Dallas Chop House is serving a 459-day dry-aged ribeye that will rock your world. But hurry: when it’s gone, it’s gone.
Call it the thrill of the grill, but nothing tastes better to my beef-crazed taste buds than a dry aged prime beef steak that’s been left to rest in a cold, dark place for months on end. Most dry aged steaks are aged around 40-60 days. That’s about how long Pappas Bros. Steakhouse ages theirs. Ditto the Capital Grille restaurants in Dallas, Plano and Fort Worth, plus most places that serve dry-aged steaks from Chicago’s Allen Brothers.
Dee Lincoln uses excellent grass-fed beef at her new Dee Lincoln Steak & Burger Bars, where Local Yokel provides grass-fed steaks that have been dry-aged three to four weeks before Lincoln serves them as strips or rib-eyes or grinds them for her burgers.

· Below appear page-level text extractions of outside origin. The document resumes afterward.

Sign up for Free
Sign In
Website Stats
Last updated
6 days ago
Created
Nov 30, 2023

Halperns’, the premier meat purveyor in Atlanta who supplies prime beef across the eastern seaboard, ages some of their beef beyond 100 days. You’ll find Halperns’ and Allen Brothers at Nick & Sam’s Steakhouse in Dallas, where they also occasionally serve crazy-good Ohmi beef, plus steaks aged even longer than 100 days as special features. Halperns’ CEO told me during a recent tour of their Atlanta facility that he can influence the prominence of certain aged beef flavors — truffles, bleu cheese, brown butter — by slightly altering the humidity and temperature of the aging room.
When I’m in Sydney, Australia, I always pop by Rockpool Bar & Grill for chef Neil Perry’s 160-day grass-fed dry-aged steaks, which I think are some of the best in the world.

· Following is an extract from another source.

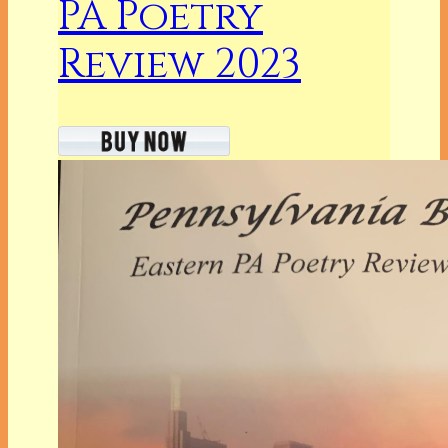
PA Poetry
Review 2023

My favorite steak to date is the 240-day dry-aged “Reserva” prime rib-eye served by request at Carnevino, Mario Batali’s steakhouse in Las Vegas. John Tesar’s steaks at Knife are headed to 240 days, which I think is the sweet spot.
But until Tesar’s steaks hit that sweet spot, there’s only one place in town where you can sample those complex, earthy flavors that make a dry-aged steak sing. But you’re gonna have to move fast.
I found this crazy good steak — a 459-day dry-aged prime rib-eye — quietly lounging in an aging room at Dallas Chop House in downtown Dallas last week,
Chefs A.J. Joglekar and Chad Starling had sequestered the 10-pound loin for more than 15 months in their dry aging locker, a refrigerated space lined with blocks of Himalayan pink salt and good air flow. The tag on the beef showed its original date and weight. Its current weight: 4.2 pounds, the result of moisture evaporation over a very long time.
“How much longer are you going to age it,” I asked?
“Hmmm,” Joglekar, the exec chef answered, then paused, looked at Starling, then said, “Let’s cut it now.” So we did.
Starling trimmed off the crusty exterior, revealing a super dense, beet-red interior which slowly brightened as oxygen bathed its cut surface. Running my finger over the exposed beef, the meat felt smooth like glass, a dense, slightly slick block that wouldn’t yield to light pressure. Starling sliced a one-inch thick steak from the end of the loin, shaving a few millimeters off to serve as carpaccio.
A quick pop under the broiler produced a steak with those same notes of truffles, bleu cheese, popcorn and brown butter that always attract me to long, slow, carefully dry-aged beef. We added a few sprinkles of good sea salt, then tucked into the most extraordinary meat experience you can have in town this week.
Why just this week? Because less than four pounds of that aged beauty remain. Starling says he’ll sell it by the ounce as either steak or sliced impossibly thin as carpaccio at Dallas Chop House. But when it’s all gone, it’s all gone.